● Textauszug

......

Akten über homosexuelle NS-Opfer in Salzburg vernichtet
Es geht aber nicht nur um die wenigen Quellen für queeres Leben in der Geschichte und die schwierige Anwendbarkeit moderner Begrifflichkeiten im historischen Kontext. Es geht auch um die Vernichtung und das Verbergen von Belegen. In Salzburg etwa seien noch in den 1990er-Jahren sämtliche NS-Akten, die die Verfolgung von queeren Menschen dokumentierten, entsorgt worden. „Weil sie als nicht von geschichtlichem Wert erachtet wurden“, so Brunner. Für den Historiker bitter: „Generationen an Forschenden hätten sich diese Akten ansehen können.“
Wie es queeren NS-Opfern in Salzburg ergangen ist, kann er sich nun nur ausmalen – anhand von zehn Fällen, die exemplarisch erhalten wurden. In all diesen Fällen hätten die Salzburger Richter im Vergleich zu Richtern in anderen Bundesländern sehr hohe Strafmaße verhängt: „Ich würde deshalb annehmen, dass Gerichte in Salzburg eher strenger entschieden haben.“ Aus Wien wisse man, dass homosexuelle Männer stärker verfolgt wurden als homosexuelle Frauen: Weil man Frauen zum einen keine eigene Sexualität zugestand und sie eine geringere Bedeutung im gesellschaftlichen Leben hatten, zum anderen aber auch, weil man Frauen gegebenenfalls zur Fortpflanzung hätte zwingen können und sie deshalb die Geburtenrate nicht gefährdeten. Ziel seien außerdem vorwiegend Homosexuelle aus sozial unterrepräsentierten Schichten gewesen: „Es war blanke Klassenjustiz.“
Queerness auch in Medien und Geschichtswissenschaften lange Tabu
Und wie sieht es mit der jüngsten Geschichte aus? Mit den vergangenen, sagen wir mal, 50 Jahren? Auch da war es mit der Sichtbarkeit von queeren Menschen so eine Sache, wie Brunner erklärt. Selbst sehr bekannte Personen seien mit ihrer Sexualität erst sehr spät an die Öffentlichkeit gegangen – wenn überhaupt. Wenn sie diesen Schritt machen wollten, sei außerdem unklar gewesen, ob Medien darüber informieren würden: „Journalisten hatten Angst, selbst als homosexuell gebrandmarkt zu werden, wenn sie über sowas berichten.“
Ähnlich sei das bei Historikerinnen und Historikern gewesen: Queere Geschichte wurde teils einfach geleugnet, erzählt der Historiker. Und das, obwohl die Belege oftmals da waren. Rund um Schriftstellerin Adele Schopenhauer habe es etwa ein „richtiges lesbisches Netzwerk“ gegeben, von dem unzählige erhaltene Briefe zeugen würden. „Es wollte einfach niemand hinsehen.“
Von einem Trend zur Queerness könne man also nicht reden, meint Brunner. Nur der öffentliche Umgang mit LGBTQIA*-Themen ändere sich langsam. Es gebe also nur einen Trend heutzutage: Den zu mehr Sichtbarkeit.

......

● Bereitgestellte Angaben
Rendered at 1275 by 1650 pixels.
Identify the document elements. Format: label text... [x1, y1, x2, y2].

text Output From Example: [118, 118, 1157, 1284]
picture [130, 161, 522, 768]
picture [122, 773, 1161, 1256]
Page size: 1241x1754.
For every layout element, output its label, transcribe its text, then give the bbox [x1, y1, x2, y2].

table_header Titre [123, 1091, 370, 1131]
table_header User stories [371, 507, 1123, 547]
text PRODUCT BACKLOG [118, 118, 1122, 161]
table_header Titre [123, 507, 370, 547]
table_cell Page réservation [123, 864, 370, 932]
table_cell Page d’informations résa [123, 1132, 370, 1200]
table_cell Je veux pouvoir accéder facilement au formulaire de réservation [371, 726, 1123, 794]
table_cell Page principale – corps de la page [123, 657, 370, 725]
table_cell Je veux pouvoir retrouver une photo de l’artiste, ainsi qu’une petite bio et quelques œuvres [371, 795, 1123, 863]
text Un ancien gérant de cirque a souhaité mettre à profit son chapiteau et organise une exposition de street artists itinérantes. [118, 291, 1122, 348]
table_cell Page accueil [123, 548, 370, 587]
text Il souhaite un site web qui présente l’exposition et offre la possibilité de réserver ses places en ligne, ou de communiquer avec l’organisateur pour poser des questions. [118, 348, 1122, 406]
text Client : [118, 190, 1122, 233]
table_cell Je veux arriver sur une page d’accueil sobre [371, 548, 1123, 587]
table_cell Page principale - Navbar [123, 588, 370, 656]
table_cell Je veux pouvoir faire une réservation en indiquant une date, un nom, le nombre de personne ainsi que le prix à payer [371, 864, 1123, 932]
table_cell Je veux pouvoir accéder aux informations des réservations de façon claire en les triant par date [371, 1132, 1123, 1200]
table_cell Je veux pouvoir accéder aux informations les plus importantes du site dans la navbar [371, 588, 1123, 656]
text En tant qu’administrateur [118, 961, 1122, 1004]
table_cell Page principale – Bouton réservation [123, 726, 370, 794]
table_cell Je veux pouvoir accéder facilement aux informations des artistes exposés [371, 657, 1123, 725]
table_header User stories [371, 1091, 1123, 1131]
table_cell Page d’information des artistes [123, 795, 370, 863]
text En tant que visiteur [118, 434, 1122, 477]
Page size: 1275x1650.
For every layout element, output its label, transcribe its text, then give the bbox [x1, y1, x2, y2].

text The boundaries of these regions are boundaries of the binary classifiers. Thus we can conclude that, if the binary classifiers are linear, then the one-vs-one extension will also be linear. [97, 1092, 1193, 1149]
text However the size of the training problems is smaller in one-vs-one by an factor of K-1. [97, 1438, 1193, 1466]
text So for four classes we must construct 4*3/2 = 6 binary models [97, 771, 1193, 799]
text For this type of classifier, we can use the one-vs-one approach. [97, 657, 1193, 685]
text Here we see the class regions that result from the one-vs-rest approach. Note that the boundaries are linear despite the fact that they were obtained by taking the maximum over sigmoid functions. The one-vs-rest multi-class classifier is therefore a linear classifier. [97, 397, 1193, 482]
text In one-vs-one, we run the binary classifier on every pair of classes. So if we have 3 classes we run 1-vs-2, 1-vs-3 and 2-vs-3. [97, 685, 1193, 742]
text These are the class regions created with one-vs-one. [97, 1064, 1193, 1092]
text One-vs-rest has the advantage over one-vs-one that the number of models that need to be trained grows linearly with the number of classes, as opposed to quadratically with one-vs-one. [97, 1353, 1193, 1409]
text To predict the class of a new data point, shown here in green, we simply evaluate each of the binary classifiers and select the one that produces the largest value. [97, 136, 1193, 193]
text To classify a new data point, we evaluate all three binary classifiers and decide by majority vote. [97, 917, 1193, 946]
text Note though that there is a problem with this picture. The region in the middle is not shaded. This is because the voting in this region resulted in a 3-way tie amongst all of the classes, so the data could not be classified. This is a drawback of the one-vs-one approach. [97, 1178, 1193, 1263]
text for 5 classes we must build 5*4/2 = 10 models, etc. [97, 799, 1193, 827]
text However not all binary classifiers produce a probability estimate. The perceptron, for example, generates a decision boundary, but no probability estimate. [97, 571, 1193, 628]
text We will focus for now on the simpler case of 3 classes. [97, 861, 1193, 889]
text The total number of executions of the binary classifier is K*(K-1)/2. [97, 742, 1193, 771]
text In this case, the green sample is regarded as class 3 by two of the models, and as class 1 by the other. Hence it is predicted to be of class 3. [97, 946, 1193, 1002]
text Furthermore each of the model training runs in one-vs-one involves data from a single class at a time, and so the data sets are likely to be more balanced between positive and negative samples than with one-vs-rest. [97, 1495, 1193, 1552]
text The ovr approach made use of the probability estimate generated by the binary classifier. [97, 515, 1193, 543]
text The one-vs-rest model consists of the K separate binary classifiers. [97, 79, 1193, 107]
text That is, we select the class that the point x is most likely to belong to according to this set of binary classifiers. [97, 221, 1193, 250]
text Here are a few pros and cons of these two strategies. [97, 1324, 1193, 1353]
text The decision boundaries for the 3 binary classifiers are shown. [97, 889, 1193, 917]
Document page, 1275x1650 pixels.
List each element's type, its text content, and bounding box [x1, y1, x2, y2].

......

● Aufgabe
Warum wurden laut dem Textauszug in Salzburg die NS-Akten über die Verfolgung queerer Menschen entsorgt? Die Zeilen werden zur Bearbeitung nicht gebraucht.

● Antwortfeld
Sie wurden als nicht von geschichtlichem Wert erachtet.